It is the story of a body that metamorphoses, moved by a fantastic, vital energy and shows in a new relationship with the world, both at the choreographic and social levels. This relationship with the world comes from the conjunction of many structuring factors: the environment, the mastering of know-how, the imagination, economic conditions, the time factor, and above all a holistic approach to the world. It is a field where the semantics of the body, and its implicit prerequisites are naturally bred.
The women potters of Sejnane are permanently in their environment; here it is not a matter of choice. All they can do is to work on the link between themselves and the earth. Their bodies are the instrument of their daily tasks and their know-how, worked on by their life conditions and their environment. Their art is related to the deepest roots of every individual. Their know-how is rich in small gestures that are issued out of the macrocosm.
In this aesthetic field, the body workshop is held every morning with the participation of the women potters of Sejnane to make imagination come out of their bodies and make them intelligible. These repetitive gestures used to mould a piece of pottery, the movements that require the implication of their whole bodies in the landscape to snatch clay out of earth, to bring water, the postures adapted to smash bricks, blend and fashion clay, the long walks are all stories told by the body that reflect a certain way of being. Every gesture, be it used to achieve an activity of survival, is related to the symbolic dimension of the body. Dance or choreography is summoned in all their acts with the sole difference that the body here, especially the body in motion, is at the same time subject, object and instrument of its own skill. And from there another world perception and conscience emerges.

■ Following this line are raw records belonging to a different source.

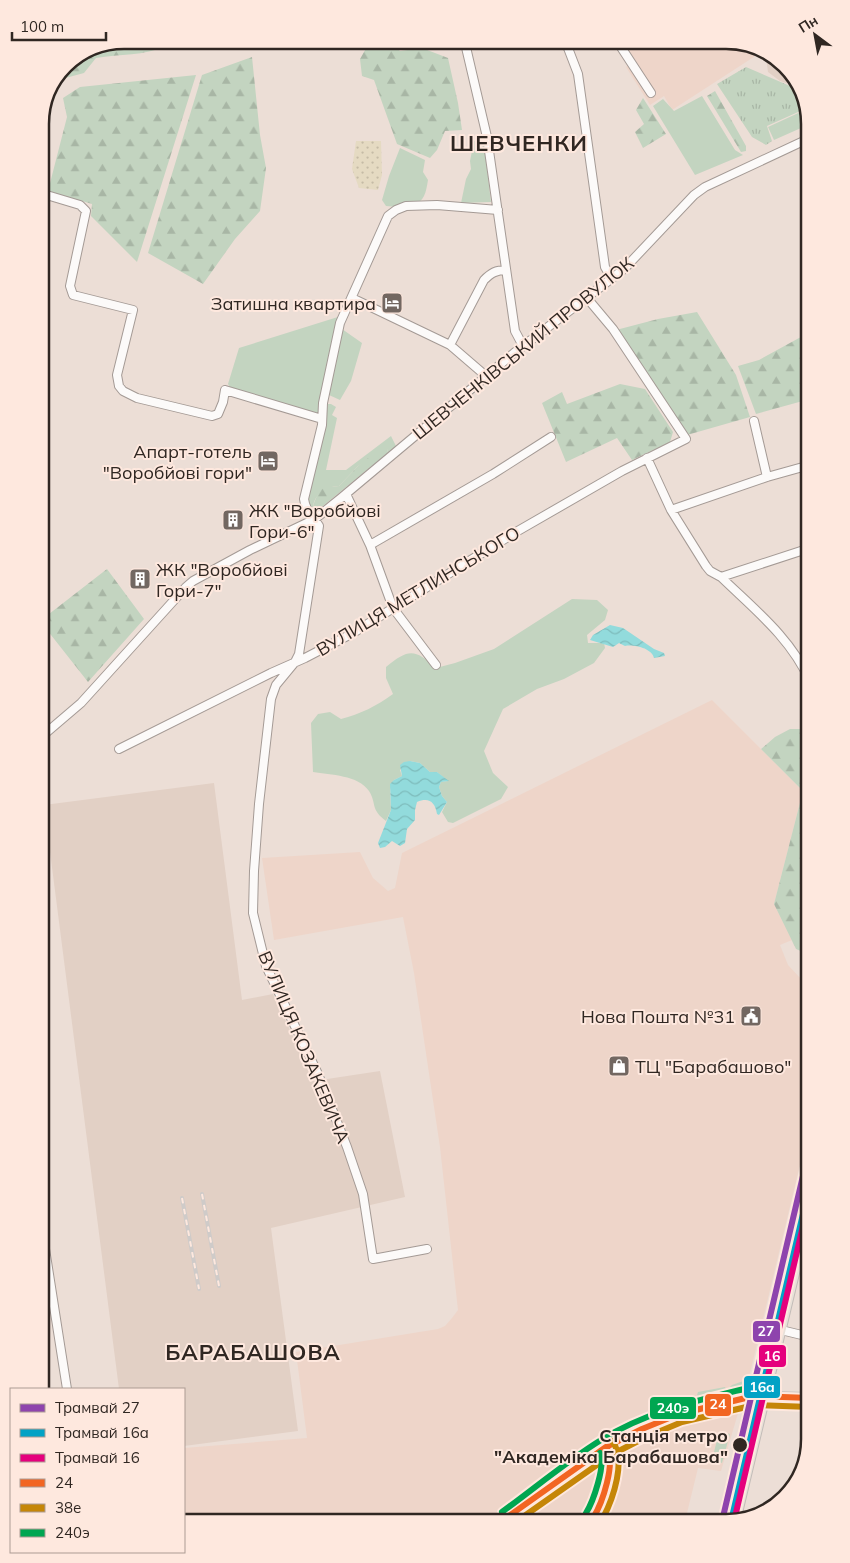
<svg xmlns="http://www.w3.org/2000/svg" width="850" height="1563" viewBox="0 0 850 1563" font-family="Mulish,sans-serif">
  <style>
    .built { fill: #eed5c9 }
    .industrial { fill: #e2d0c5 }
    .green { fill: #c3d4c0 }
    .forest { fill: url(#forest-firs) }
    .sand { fill: url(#sand-dots) }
    .park { fill: url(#park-tufts) }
    .water { fill: url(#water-waves) }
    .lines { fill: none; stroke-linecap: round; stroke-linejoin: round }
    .minor-casing { stroke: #a49a95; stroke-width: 10 }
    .major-casing { stroke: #c3bcb8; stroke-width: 12 }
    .minor { stroke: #fcfaf9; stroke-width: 8 }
    .major { stroke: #e9e1d9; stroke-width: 10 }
    .rail-casing { stroke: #cfcbc9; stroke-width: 4 }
    .rail { stroke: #fee8de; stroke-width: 2; stroke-dasharray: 5.5; stroke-linecap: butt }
    .bus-1-casing { stroke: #fee8de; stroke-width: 10 }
    .bus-2-casing { stroke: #fee8de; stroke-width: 10 }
    .bus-3-casing { stroke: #fee8de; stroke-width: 10 }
    .bus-1 { stroke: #f26522; stroke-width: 6 }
    .bus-2 { stroke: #c58608; stroke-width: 6 }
    .bus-3 { stroke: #00a651; stroke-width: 6 }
    .tram-1-casing { stroke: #fee8de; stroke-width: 10 }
    .tram-2-casing { stroke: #fee8de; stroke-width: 10 }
    .tram-3-casing { stroke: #fee8de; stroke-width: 10 }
    .tram-1 { stroke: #8e44ad; stroke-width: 6 }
    .tram-2 { stroke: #02a2c5; stroke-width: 6 }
    .tram-3 { stroke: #e5007d; stroke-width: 6 }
    .stop-dot { fill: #302722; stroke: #fee8de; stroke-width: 2 }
    .labels { text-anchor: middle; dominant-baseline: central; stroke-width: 4; stroke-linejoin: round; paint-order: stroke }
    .poi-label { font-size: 18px; fill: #302722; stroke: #fee8de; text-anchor: end }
    .street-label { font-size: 18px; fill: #302722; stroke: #fee8de }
    .stop-label { font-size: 18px; font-weight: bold; fill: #302722; stroke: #fee8de; text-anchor: end }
    .district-label { font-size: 22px; font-weight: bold; letter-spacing: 1px; fill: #302722; stroke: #fee8de }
    .rim { fill: none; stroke: #302722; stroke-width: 2.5 }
    .line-badge { stroke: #fee8de; stroke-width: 2 }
    .badge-label { font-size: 14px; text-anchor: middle; font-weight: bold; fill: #fff }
  </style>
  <defs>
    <pattern id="forest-firs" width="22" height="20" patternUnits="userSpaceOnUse" patternTransform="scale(1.25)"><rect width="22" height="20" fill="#c3d4c0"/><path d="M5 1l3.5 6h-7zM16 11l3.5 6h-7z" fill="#a8b6a5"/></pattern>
    <pattern id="sand-dots" width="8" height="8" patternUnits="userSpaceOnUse" patternTransform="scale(1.25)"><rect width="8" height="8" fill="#e5dac2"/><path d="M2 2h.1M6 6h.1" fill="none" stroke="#c5bba6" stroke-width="1.8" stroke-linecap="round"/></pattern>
    <pattern id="park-tufts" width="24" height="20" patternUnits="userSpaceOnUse" patternTransform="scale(1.25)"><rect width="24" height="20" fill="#c3d4c0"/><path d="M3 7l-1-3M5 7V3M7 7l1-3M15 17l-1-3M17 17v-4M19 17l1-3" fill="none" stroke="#a8b6a5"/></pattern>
    <pattern id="water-waves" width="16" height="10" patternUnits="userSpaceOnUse" patternTransform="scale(1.25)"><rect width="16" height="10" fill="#92dbdc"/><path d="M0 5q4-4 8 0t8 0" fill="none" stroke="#7ebcbc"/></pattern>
  </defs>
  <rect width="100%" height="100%" fill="#ecded6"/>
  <path class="built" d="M732,40L763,51L672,110L664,96L650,105L626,67L631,63L617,41Z
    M712,700L803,791L774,904L792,940L780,945L788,965L802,980L807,1008L810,1009V1123L751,1369L721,1471L698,1468L686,1517L184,1522V1448L307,1438L296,1352L438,1329L445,1326L452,1318L458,1310L440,1147L414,973L403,917L274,940L262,858L360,852L373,878L388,891L395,888L402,853Z"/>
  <path class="industrial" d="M773,55L801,88L780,81L768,72L766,57Z
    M214,783L242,1000L273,994L314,1081L380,1071L405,1197L271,1228L298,1431L184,1446V1389H119L44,805Z"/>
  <path class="green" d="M702,96L735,150L743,155L695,175L653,106L663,99L674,111Z
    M807,109L810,124L774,140L768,127Z
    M474,141L484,143L491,202L461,203L466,179L471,169L470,161Z
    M400,148L425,160L423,172L428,180C427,186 426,192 424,196C418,209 397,207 386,206L382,200L389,176Z
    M341,316L320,416L231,389L228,384L239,348Z
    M342,329L362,343L351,381L340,400L329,395Z
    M328,404H331L336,407L332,415L337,418L326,470H346L391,436L396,446L388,453L387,449L358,466L339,486C326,487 315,493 313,507L309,506L307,502Z
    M572,599L597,600L608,610L605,620L587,635L588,643H604L605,648L594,663L564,679L537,689L503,709L484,751L493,773L508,787L501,799L453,823L448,822L442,812L447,802L442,796L439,787L441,782L448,781L437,772H430L420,763L410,761L400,770L402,776L394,780L390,790L391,810L386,821C370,809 377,804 369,791C358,775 331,775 313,772L311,723L318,714L330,712L341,719C360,714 377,706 393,694L386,678V667C409,648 415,649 436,668L455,663L494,649Z
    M749,1379L745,1389L731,1391L730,1387L732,1385Z
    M725,1387L727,1391L699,1397L697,1395L698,1392Z"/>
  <path class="forest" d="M392,43L400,51L422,48L448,58L458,103L462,130L445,131L437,150L430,158L397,144L374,80L362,76L360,59L368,45Z
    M92,46H166C144,56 120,54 96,58L84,73L58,80L65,64Z
    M252,57L260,135L266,168L260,211L235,239L203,284L148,253L202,75Z
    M196,75L137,262L91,216L92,204L48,191L67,117L63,98L80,87Z
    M715,91L746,146V151L741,152L707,96Z
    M643,98L666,134L643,148L635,132L644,124L636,110Z
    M697,312L736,375L750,417L687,435L616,330L658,319Z
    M810,332V399L756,414L738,366L759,360Z
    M620,384L645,389L673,432L670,442L632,460L617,438L566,462L542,403L562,392L567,404Z
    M382,447L387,449L388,453L384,456L318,510L313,507C315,497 320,494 322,481L327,480L330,487L339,486L358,466Z
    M107,569L144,619L88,682L40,621Z
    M790,729H803L810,738V955L796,949L774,904L803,791L761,749L775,737Z"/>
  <path class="sand" d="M356,141H381L382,175L378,190L359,188L352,169Z"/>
  <path class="park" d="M746,67L804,92L807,108L767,126L772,141L766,145L752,137L717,84Z
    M719,1432L730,1434L722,1463L712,1460Z"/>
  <path class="water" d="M610,625L623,628L654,649L664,653L665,656L654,658C652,648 633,644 625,646L619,643L613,647L590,640L593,635Z
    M410,761L420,763L430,772H437L449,781L441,782L439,787L442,796L447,802L439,815L437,814C435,802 429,797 417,802L415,810V820L407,829L405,843L400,846L392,841L385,847L380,848L378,843L391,810L390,784L394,780L402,776L400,765L404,762Z"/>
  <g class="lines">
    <g class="minor-casing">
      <path id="minor" d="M617,41L651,93
        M563,42L568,48L578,74L605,267L612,279
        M465,43L487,137L515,331L523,346
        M40,193L80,205L86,211L70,286L73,295L133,310L117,375L119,386L123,391L137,398L212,416L218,414L223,402L225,390L322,419
        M352,298L450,345L486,376
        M450,345L484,280C491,273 496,270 506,270
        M754,421L767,477
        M647,458L671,510L706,566L710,571L721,577C755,610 790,637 810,681
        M346,494L370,545L393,608L436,665
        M671,510L767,477L810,465
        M370,545L493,474L551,437
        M721,577L810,548
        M40,738L81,703L186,587L193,581L250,550L315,519L341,498L514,353L624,269L694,195L705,187L810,138
        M119,749L271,673L305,658L353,633L516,532L622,471L686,439L613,329L587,298
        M40,1217L67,1389
        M427,1249L373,1259L363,1194L347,1147L318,1074L266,966L253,913L254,871L259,804L271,699L276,685L295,662L299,654L319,526C313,515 306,513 304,499L322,425L323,403L340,323L388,216L396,210L406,206L437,205L498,210
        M781,1330L810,1337
        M593,1518C601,1509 613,1465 610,1453C610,1452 607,1448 606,1447
        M505,1519L606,1447L642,1429L679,1414L754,1396L765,1397"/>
    </g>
    <g class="major-casing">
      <path id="major" d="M765,1397L810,1398
        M736,1517L810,1206"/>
    </g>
    <use href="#minor" class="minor"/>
    <use href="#major" class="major"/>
    <g class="rail-casing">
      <path id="rail" d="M202,1194L219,1286
        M182,1198L199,1289"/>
    </g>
    <use href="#rail" class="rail"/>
    <g class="bus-1-casing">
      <path id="bus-1" d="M506,1518L606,1447L642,1429L679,1414L754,1396L810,1398
        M593,1518C602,1504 617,1461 606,1447"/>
    </g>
    <g class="bus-2-casing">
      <path id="bus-2" d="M603,1518C613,1499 627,1459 612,1441
        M520,1519L611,1455L646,1437L682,1422L755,1405L810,1407"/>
    </g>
    <g class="bus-3-casing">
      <path id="bus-3" d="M502,1512C535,1488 567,1461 601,1440C647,1411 700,1400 752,1387L758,1388L801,1204
        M586,1513C593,1502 606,1465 600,1453"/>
    </g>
    <use href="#bus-1" class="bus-1"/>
    <use href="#bus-2" class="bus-2"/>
    <use href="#bus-3" class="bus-3"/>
    <g class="tram-1-casing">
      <path id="tram-1" d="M723,1517L810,1146"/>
    </g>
    <g class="tram-2-casing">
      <path id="tram-2" d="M732,1517L810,1184"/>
    </g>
    <g class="tram-3-casing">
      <path id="tram-3" d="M735,1517L810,1196"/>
    </g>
    <use href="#tram-1" class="tram-1"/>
    <use href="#tram-2" class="tram-2"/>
    <use href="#tram-3" class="tram-3"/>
  </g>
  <defs>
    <g id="hotel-square" transform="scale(1.125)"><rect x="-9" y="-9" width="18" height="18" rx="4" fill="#726761" stroke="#fee8de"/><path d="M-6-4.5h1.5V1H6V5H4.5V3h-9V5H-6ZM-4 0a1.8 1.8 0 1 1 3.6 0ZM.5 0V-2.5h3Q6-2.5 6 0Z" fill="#fff"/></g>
    <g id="building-square" transform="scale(1.125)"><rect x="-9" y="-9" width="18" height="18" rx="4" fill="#726761" stroke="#fee8de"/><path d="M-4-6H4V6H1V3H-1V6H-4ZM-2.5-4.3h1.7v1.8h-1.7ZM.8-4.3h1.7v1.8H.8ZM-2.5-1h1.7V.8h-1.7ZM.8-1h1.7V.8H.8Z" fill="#fff"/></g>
    <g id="civic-square" transform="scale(1.125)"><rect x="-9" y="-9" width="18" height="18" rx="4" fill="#726761" stroke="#fee8de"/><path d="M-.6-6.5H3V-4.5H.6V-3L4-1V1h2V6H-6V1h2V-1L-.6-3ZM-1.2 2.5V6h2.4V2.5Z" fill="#fff"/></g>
    <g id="shop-square" transform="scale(1.125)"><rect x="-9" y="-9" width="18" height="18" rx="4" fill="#726761" stroke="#fee8de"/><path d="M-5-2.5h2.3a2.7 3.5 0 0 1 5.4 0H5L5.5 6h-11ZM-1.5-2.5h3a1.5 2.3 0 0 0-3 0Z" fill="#fff"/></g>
  </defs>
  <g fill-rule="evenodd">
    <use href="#hotel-square" x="392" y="303"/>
    <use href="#hotel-square" x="268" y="461"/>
    <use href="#building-square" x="233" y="520"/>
    <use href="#building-square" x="140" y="579"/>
    <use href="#civic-square" x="751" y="1016"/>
    <use href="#shop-square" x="619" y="1066"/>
  </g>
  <circle class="stop-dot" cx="740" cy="1445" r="8"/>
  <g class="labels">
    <g class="poi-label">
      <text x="376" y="303">Затишна квартира</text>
      <text x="252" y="451">Апарт-готель<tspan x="252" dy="21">"Воробйові гори"</tspan></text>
      <text x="249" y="510" text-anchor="start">ЖК "Воробйові<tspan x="249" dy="21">Гори-6"</tspan></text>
      <text x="156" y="569" text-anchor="start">ЖК "Воробйові<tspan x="156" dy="21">Гори-7"</tspan></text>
      <text x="735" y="1016">Нова Пошта №31</text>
      <text x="635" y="1066" text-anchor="start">ТЦ "Барабашово"</text>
    </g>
    <g class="street-label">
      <text transform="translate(523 348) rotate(-39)">ШЕВЧЕНКІВСЬКИЙ ПРОВУЛОК</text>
      <text transform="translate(418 591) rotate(-31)">ВУЛИЦЯ МЕТЛИНСЬКОГО</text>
      <text transform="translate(304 1047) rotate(67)">ВУЛИЦЯ КОЗАКЕВИЧА</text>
    </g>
    <g class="stop-label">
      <text x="728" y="1435">Станція метро<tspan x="728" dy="21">"Академіка Барабашова"</tspan></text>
    </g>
    <g class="district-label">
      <text x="519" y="143">ШЕВЧЕНКИ</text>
      <text x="253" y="1352">БАРАБАШОВА</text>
    </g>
  </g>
  <path d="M0 0H850V1563H0ZM124 49H726A75 75 0 0 1 801 124V1439A75 75 0 0 1 726 1514H124A75 75 0 0 1 49 1439V124A75 75 0 0 1 124 49Z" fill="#fee8de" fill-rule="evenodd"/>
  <path class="rim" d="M124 49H726A75 75 0 0 1 801 124V1439A75 75 0 0 1 726 1514H124A75 75 0 0 1 49 1439V124A75 75 0 0 1 124 49Z"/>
  <g class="line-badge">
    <rect x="752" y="1320" width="29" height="23" rx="5" fill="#8e44ad"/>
    <rect x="758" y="1344" width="29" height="24" rx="5" fill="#e5007d"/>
    <rect x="743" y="1375" width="38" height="24" rx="5" fill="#02a2c5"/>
    <rect x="704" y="1393" width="28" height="24" rx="5" fill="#f26522"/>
    <rect x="649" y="1396" width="48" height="24" rx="5" fill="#00a651"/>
  </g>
  <g class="badge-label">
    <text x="766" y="1336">27</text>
    <text x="772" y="1361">16</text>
    <text x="762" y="1392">16a</text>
    <text x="718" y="1409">24</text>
    <text x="673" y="1413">240э</text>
  </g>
  <rect x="10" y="1388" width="175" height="165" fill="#fee8de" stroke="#ac9b93"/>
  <rect x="20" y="1404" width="25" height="8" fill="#8e44ad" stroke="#ac9b93"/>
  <text x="55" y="1413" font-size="15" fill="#302722">Трамвай 27</text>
  <rect x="20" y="1429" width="25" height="8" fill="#02a2c5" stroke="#ac9b93"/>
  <text x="55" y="1438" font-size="15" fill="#302722">Трамвай 16a</text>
  <rect x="20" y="1454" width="25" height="8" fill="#e5007d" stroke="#ac9b93"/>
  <text x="55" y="1463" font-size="15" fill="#302722">Трамвай 16</text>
  <rect x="20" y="1479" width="25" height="8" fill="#f26522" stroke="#ac9b93"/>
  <text x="55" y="1488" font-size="15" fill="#302722">24</text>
  <rect x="20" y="1504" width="25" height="8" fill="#c58608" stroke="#ac9b93"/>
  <text x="55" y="1513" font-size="15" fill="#302722">38е</text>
  <rect x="20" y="1529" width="25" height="8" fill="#00a651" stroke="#ac9b93"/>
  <text x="55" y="1538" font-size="15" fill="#302722">240э</text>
  <g transform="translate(815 35) rotate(328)" stroke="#fee8de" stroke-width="4" paint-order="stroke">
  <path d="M0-4L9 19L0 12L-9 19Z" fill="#302722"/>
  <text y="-8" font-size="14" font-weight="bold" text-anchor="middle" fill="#302722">Пн</text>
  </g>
  <path d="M12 32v8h94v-8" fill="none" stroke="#302722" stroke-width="2.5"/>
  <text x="20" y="32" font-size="15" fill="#302722" stroke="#fee8de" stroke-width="4" paint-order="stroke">100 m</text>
</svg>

It is about realising that we were in the presence of all the elements that a dancer spends years working on. These workshops contributed to build a consciousness of the isolated parts of the body, to touch them, listen to them and feel the deep resounding of this aesthetic experience. This work allows the collective to understand the references and gestures which are the foundation of their aesthetic semantics, and within which their artworks are made. Such body experiences aggrandise the scale of desire. It is also about realising one’s own body through the perception of the body of the other in order to share inter-subjective experiences. It is about taking the time to listen to one’s body, to rub it, to close one’s eyes, to make experiments with a body in motion: it is a time that their task-laden bodies do not give them. And yet, this raw, almost gullible body, unconsciously worked out by their life experiences, puts us in front of a free, unhindered body that invents its own gesture. With the women potters of Sejnane, „the subject’s attitude” coincides with the subject itself. Their bodies talk like a textual entity, reflecting their thoughts, their past, their lives and their environment. It is dense, heavy, with a particular agility of the hands and a particular presence of each one of them. They carry by their bodies in motion the fingerprints or the traces of a body that was here, that triggered a state, a position, a light.